Außerdem gewinnt der 08. März als politischer Aktionstag immer mehr an Bedeutung: Am internationalen Frauentag, oder besser am feministischen Kampftag, wird mit Straßendemonstrationen für die Rechte von FLINTA*-Personen eingestanden und dem eigentlichen Sinn des Muttertags wieder eine Bühne gegeben.
Geschenkideen für den Elterntag
Der Elterntag vereint den Muttertag und den Vatertag und ehrt die Elternschaft im Allgemeinen. Im Sinne der Gleichberechtigung eignet sich der 01. Juni also viel mehr, um den eigenen Eltern eine Freude zu machen. Für die Mütter bietet sich ebenfalls der 08. März an. Generell sollte man seinen Eltern nicht nur einmal im Jahr für ihre Elternschaft danken und darüber nachdenken, ihnen vielleicht häufiger kleine Aufmerksamkeiten der Dankbarkeit zu machen.

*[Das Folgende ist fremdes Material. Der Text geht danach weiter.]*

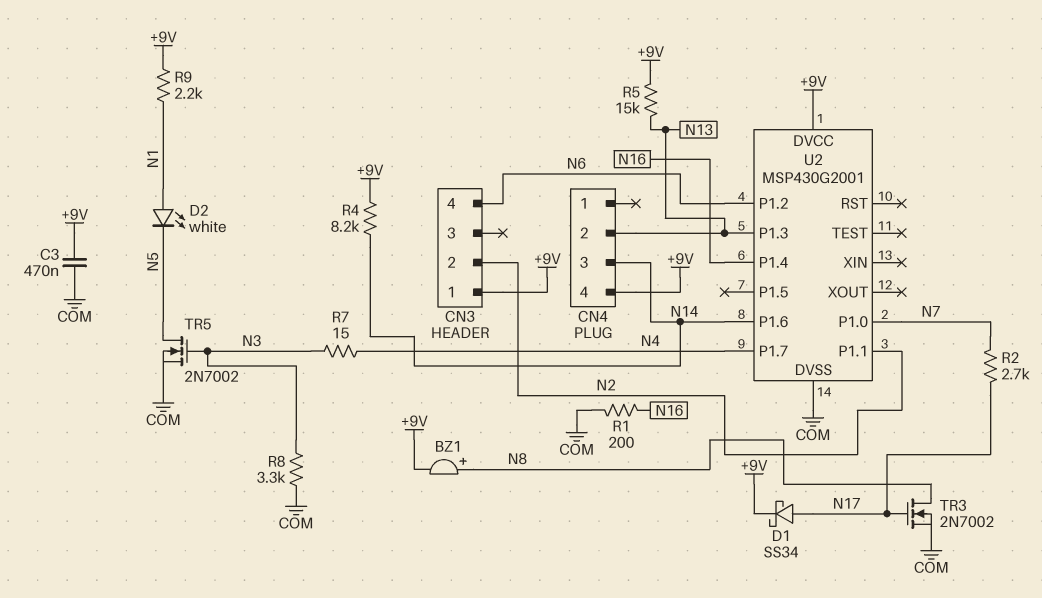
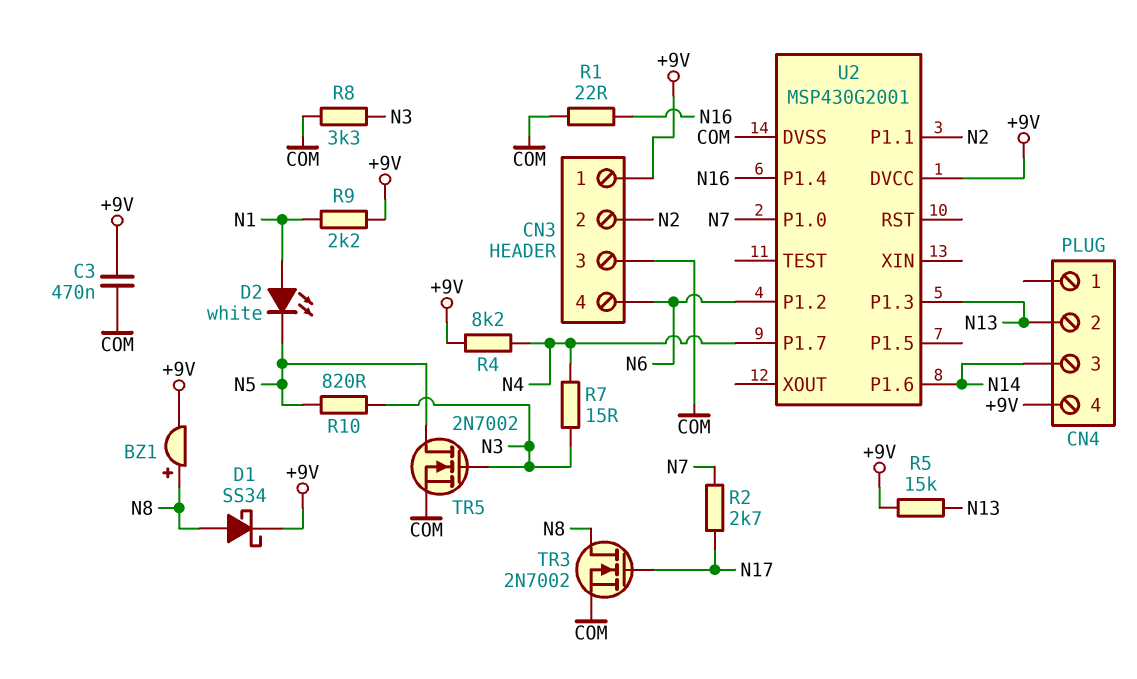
CN3 pin 3: none -> COM
D1: schottky SS34 (A N17, K +9V) -> schottky SS34 (A N8, K +9V)
R1: 200 (COM, N16) -> 22 (COM, N16)
R4: 8.2k (+9V, N14) -> 8.2k (+9V, N4)
R10: none -> 820 (N3, N5)

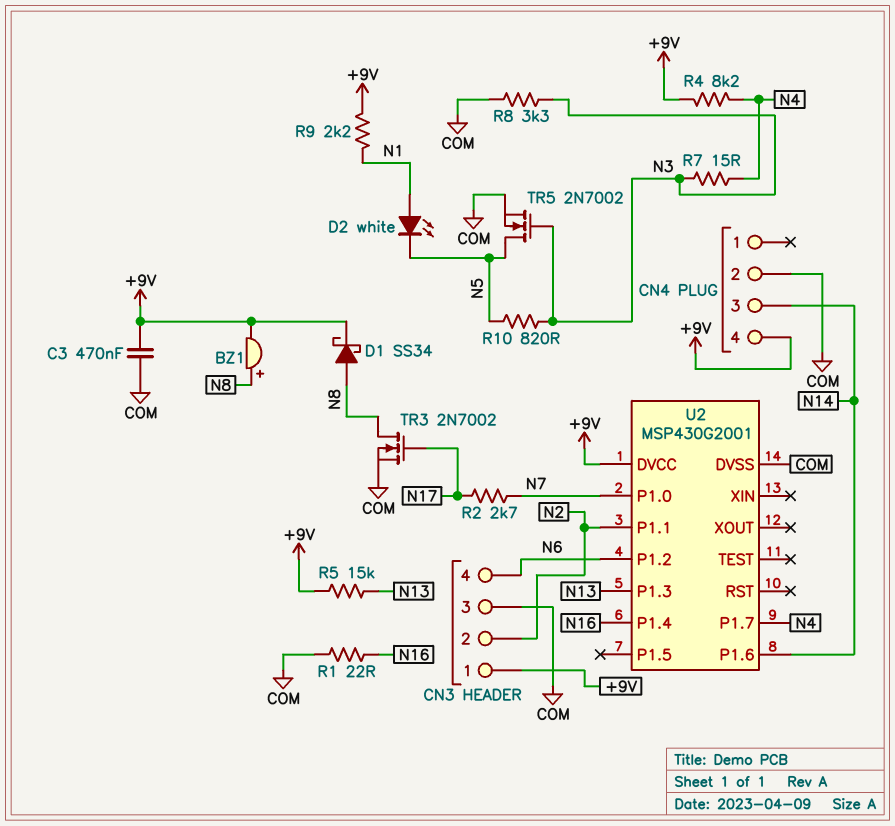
CN4 pin 2: N13 -> COM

Ist deine Familie dennoch eher traditionell und hat die Elterntage bisher immer zelebriert, sind die schönsten und ehrlisten Geschenke vermutlich nicht materieller Natur. Ein üppig gedeckter Frühstückstisch oder ein selbst gebackener Kuchen in Kombination mit gemeinsamer Familienzeit ist sicherlich eine schöne Überraschung. Auch ein Ausflug oder eine Einladung in ein Restaurant sind eine gute Möglichkeit, Dankbarkeit auszudrücken. Alternativ könntest du dich bemühen, deinen Eltern einen Tag frei zu schaufeln und Aufgaben von ihnen zu übernehmen, sodass sie einen freien Tag nur für sich haben – vielleicht in einer Wellness-Oase mit Massage? Letztlich kennst du deine Eltern am besten und weißt, worüber sie sich freuen – am besten abseits von stereotypen Geschenkideen.